Spatio-Temporal Patterns of Relative Risk for Autism Spectrum Disorders in Utah

Background: A spatio-temporal analysis of relative risk describes variation in the risk of a disease or condition across a geographical region. Discrepancy in the spatio-temporal relative risk of Autism Spectrum Disorders (ASDs) across a surveillance region may infer variation in the biological and/or environmental risk factors associated with ASDs, the availability of services for children with ASDs, or disparities in the identification of ASDs by race/ethnicity and/or socioeconomic class.   A 100% increase in the measured prevalence of ASDs among eight-year-old children was reported in Utah between 2002 and 2008 (Pinborough-Zimmerman et al. 2011).
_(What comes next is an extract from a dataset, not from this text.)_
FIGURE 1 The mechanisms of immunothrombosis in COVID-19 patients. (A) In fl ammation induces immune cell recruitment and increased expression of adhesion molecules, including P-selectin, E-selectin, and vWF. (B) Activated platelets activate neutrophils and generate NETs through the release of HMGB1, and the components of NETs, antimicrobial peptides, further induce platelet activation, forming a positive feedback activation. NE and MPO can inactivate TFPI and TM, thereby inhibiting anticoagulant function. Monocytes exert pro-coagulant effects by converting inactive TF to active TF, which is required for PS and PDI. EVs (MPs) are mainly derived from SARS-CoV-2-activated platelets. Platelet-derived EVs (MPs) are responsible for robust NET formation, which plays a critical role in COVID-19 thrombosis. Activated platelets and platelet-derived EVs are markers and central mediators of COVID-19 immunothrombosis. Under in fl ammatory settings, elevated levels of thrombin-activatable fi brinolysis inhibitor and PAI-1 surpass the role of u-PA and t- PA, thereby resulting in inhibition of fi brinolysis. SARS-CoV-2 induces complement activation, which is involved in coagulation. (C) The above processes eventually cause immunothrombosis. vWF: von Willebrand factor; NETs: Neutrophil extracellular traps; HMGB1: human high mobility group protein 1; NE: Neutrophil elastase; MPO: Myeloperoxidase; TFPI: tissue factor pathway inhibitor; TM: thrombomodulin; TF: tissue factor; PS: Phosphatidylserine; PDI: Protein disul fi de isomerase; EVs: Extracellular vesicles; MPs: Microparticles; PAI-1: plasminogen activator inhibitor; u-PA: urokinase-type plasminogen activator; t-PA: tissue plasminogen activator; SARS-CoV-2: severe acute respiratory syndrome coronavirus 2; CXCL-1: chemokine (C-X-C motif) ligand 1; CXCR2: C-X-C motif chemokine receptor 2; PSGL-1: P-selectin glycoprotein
Despite this overall increase in prevalence, localized variation likely existed in the relative risk for ASD across space and time within the surveillance region during this study period.
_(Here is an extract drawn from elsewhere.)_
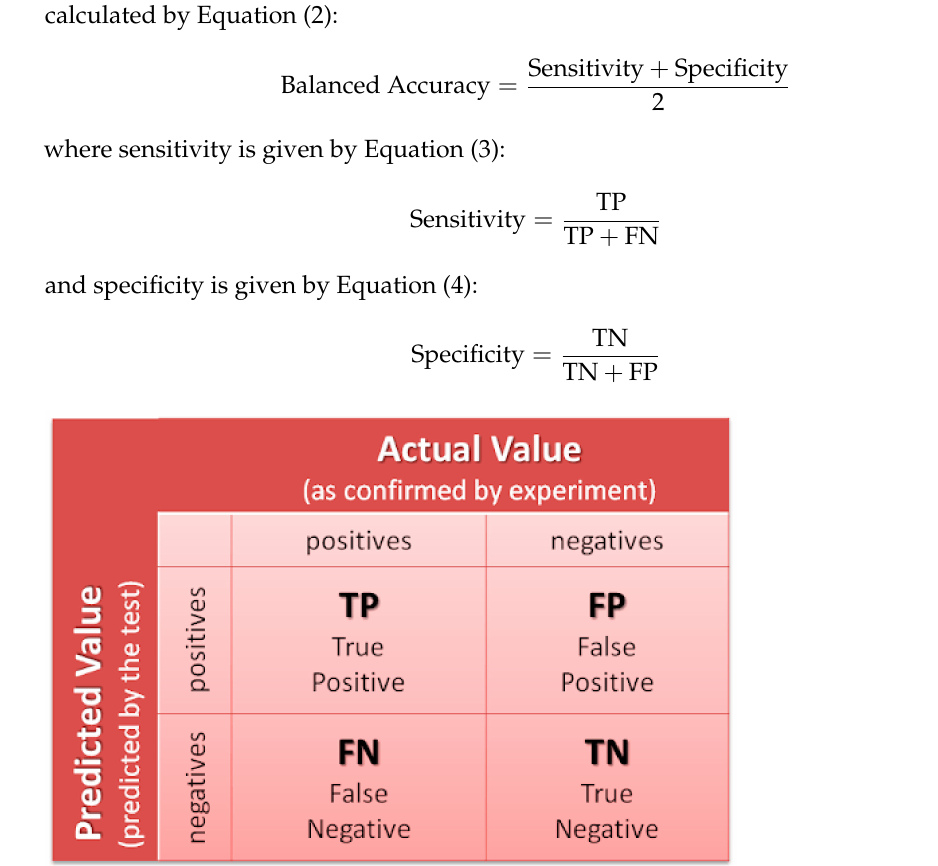
Figure 18. Confusion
Objectives: The purpose of this study was to model spatio-temporal patterns of risk for ASDs in three birth cohorts in a three county surveillance region in Utah.  The following objectives were addressed: 1) identify areas of significantly heightened relative risk, 2) determine the temporal persistence of areas of heightened relative risk across birth cohorts, and 3) describe changes in the size and geometry of relative risk hotspots across years.

Methods: Using an administrative multisource record review methodology,  ASDs (n = 590) were identified in eight-year-old children born in 1994, 1998, and 2000 and residing in a three county surveillance region by the Utah Registry of Autism and Developmental Disabilities (URADD).  The control population (n = 10,534) was comprised of a gender-matched, random selection of children from these birth cohort’s birth certificates. Maternal residential birth addresses of cases and controls were geocoded by the Utah Department of Health and then linked to URADD.  Spatio-temporal relative risk was modeled using adaptive kernel-smoothed relative risk functions (Kelsall and Diggle 1995), and areas of heightened relative risk (or relative risk hotspots) were identified using asymptotic normality approximations (Davies and Hazelton 2010).
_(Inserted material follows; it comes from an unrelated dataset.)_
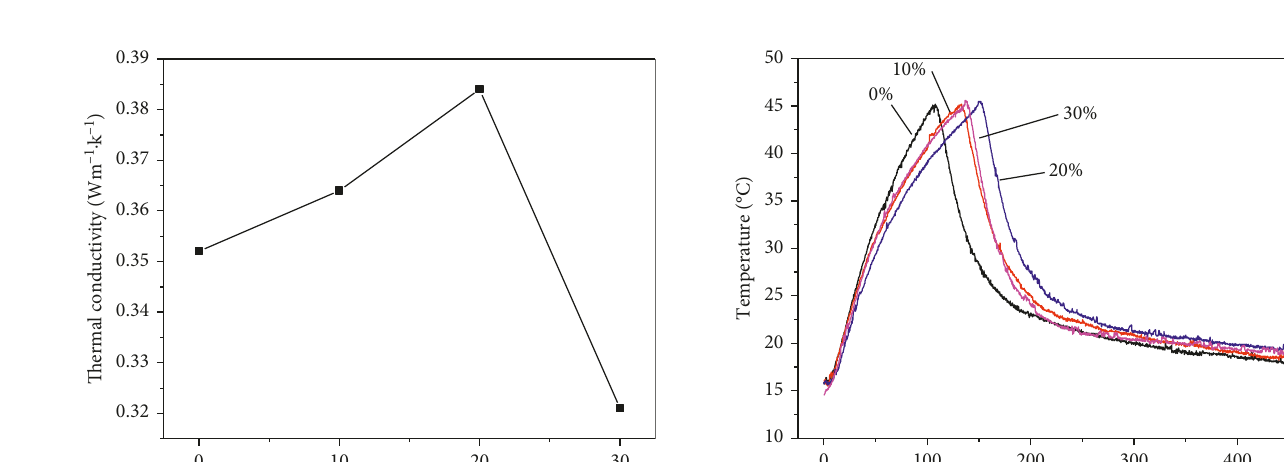
Figure 4: Mechanical properties of gypsum boards with OD/EP.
Results: Heightened areas of spatial relative risk were identified in all three birth cohorts.  Relative risk varied from 0.5 to 2.4 throughout the surveillance region. Three areas of heightened relative risk were observed in the 1994 and 2000 birth cohorts. Four areas of heightened relative risk were identified in the 1998 birth cohort.  Two areas of heightened relative risk persisted across the three study years.  The temporally stable relative risk hotspots covered a larger area of the surveillance region in 2002 than in 2006 but increased in size again in 2008.

Conclusions: Both temporally stable and ephemeral areas of heightened relative risk for ASD were identified.  In these hotspots, children were at 1.4-2.4 times greater risk for ASD than children residing elsewhere in the surveillance region.  The existence of temporally stable and single-year relative risk hotspots indicates that both long-term and short-term effects influence the spatial pattern of relative risk in Utah.  The next step will involve statistical modeling to elucidate the potential variables responsible for these different spatio-temporal patterns including neighborhood effects, locally distributed environmental or biological risk factors, social or familial effects, ascertainment bias, and/or sociodemographic variables.